Some general tips to improve quality and quantity of sleep:
- No caffeine after dinner time. The last coffee/tea of the day should be with dessert. This way you give yourself multiple hours to get the caffeine drug out of your system.
- Don't use your bed for anything other than sleeping. Don't study on it, don't watch movies or TV in it, etc. This way your subconscious mind knows that when you are in your bed, it is time to sleep.
- Don't drink liquids (unless very thirsty... don't deny thirst!) two hours before bedtime. This habit will prevent you from having to get up in the middle of the night to use the bathroom.
- Try very hard to go to bed at the same time every night (within an hour grace period). E.g. if you normally go to bed at 10 pm, try to be in bed between 9-11 pm every day of the week (including weekends). Similarly, if you have to get up at 7 am during the week, don't sleep any longer than 8 am on weekends. It is very important to keep the body on a similar sleep schedule. This way the body will feel tired and will wake up at the same time. It may sound annoying and that 8 hours sleep is 8 hours sleep, but scheduled sleep is very beneficial to the circadian rhythms and the metabolism of the body.
- Do regular exercise. If you sometimes feel restless and can't sleep, it may be because the body wasn't moved enough. Maybe the muscles weren't exerted and stretched like they should be. If the body has been very sedentary, it may be physically restless at bedtime, even when the mind is more than ready for a snooze. If regular physical activity is preformed, restful sleep is needed to repair muscles.

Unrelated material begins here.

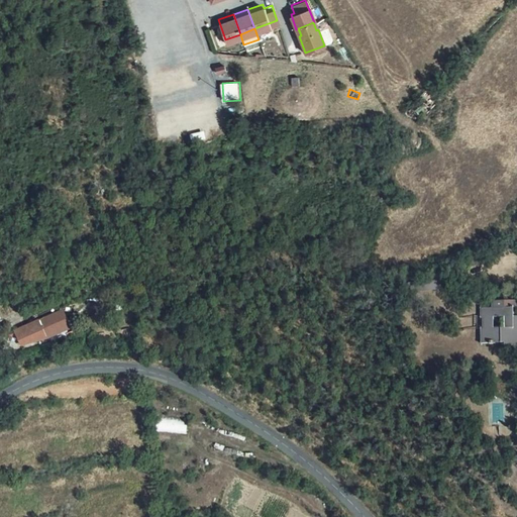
[(516,295),(496,298),(496,302),(483,302),(483,312),(486,313),(487,324),(484,324),(485,339),(506,338),(507,343),(516,342),(516,295)]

- Don't watch TV, movies, or stare at a computer right before bed. If you do like watching shows close to bed, take 15 minutes to do something non-stimulating. E.g. make your lunch for the next day, do dishes, read a book, read the newspaper, write in a journal, listen to music, meditate. This lets the mind relax as electronic devices can be very stimulating and can cause the mind to "race".